───── Collected data

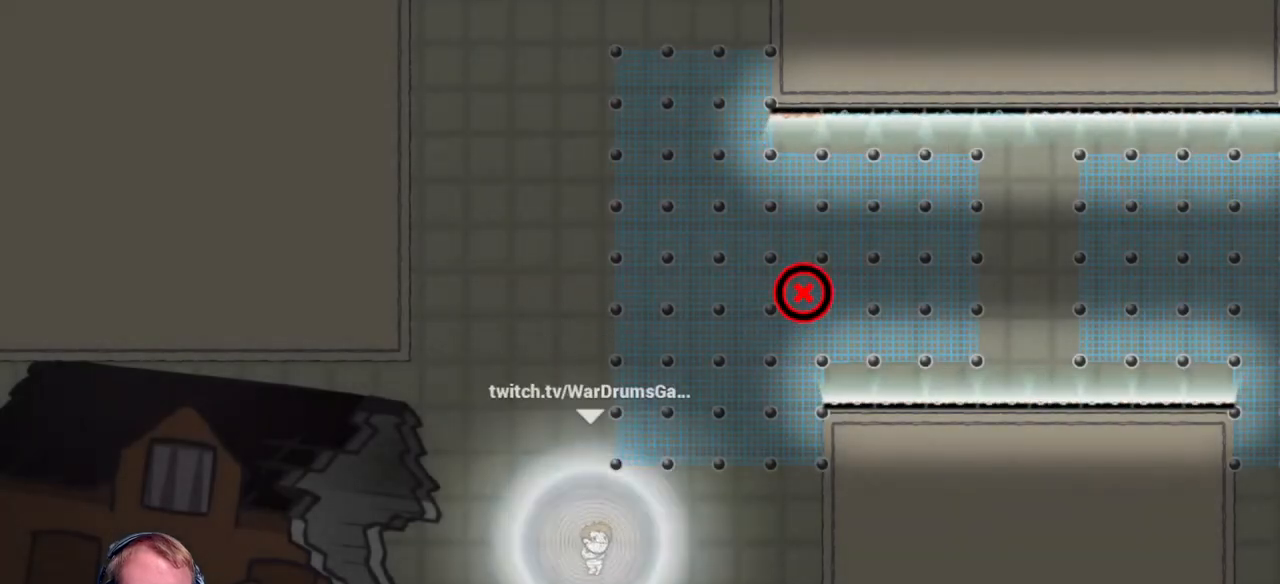
{"keys": [], "mouse": [], "events": [[117, "d", "down"], [350, "d", "up"]]}
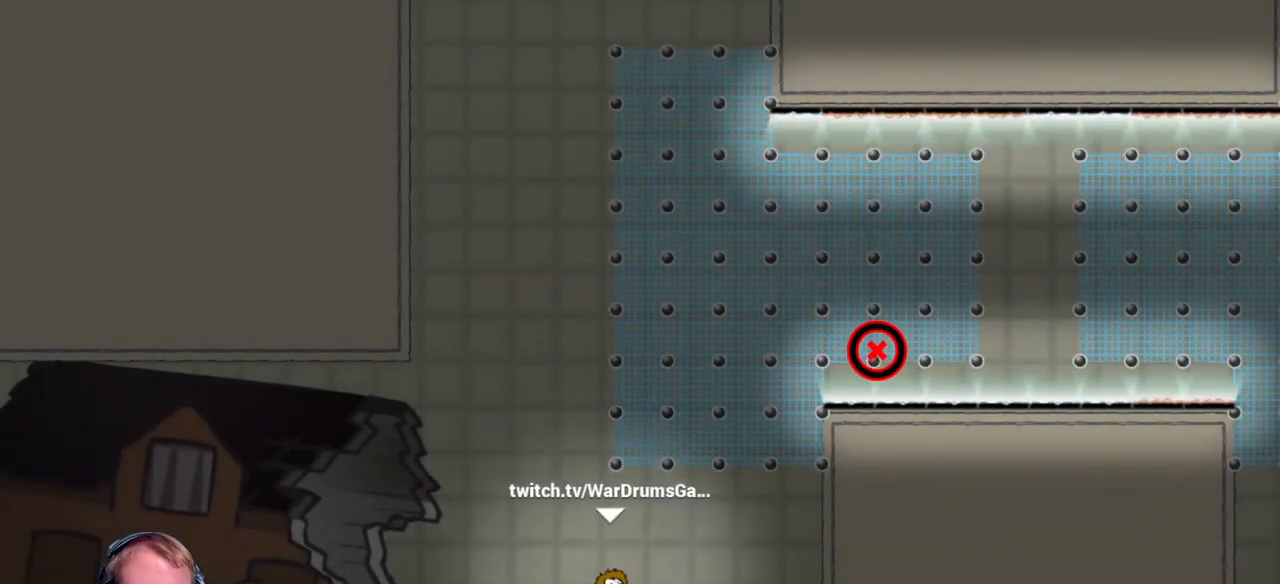
{"keys": [], "mouse": [], "events": []}
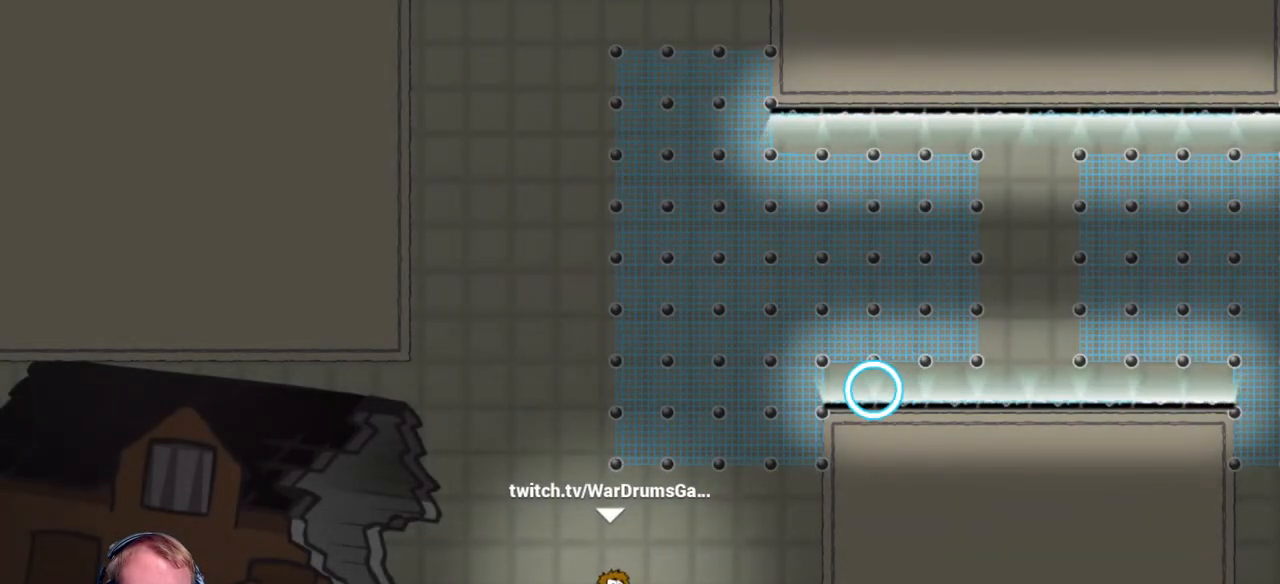
{"keys": [], "mouse": [], "events": []}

──────────

> Problem requirements:
Print the data above exactly; drop every picture.

> Task answer:
{"keys": [], "mouse": [], "events": [[117, "d", "down"], [350, "d", "up"]]}
{"keys": [], "mouse": [], "events": []}
{"keys": [], "mouse": [], "events": []}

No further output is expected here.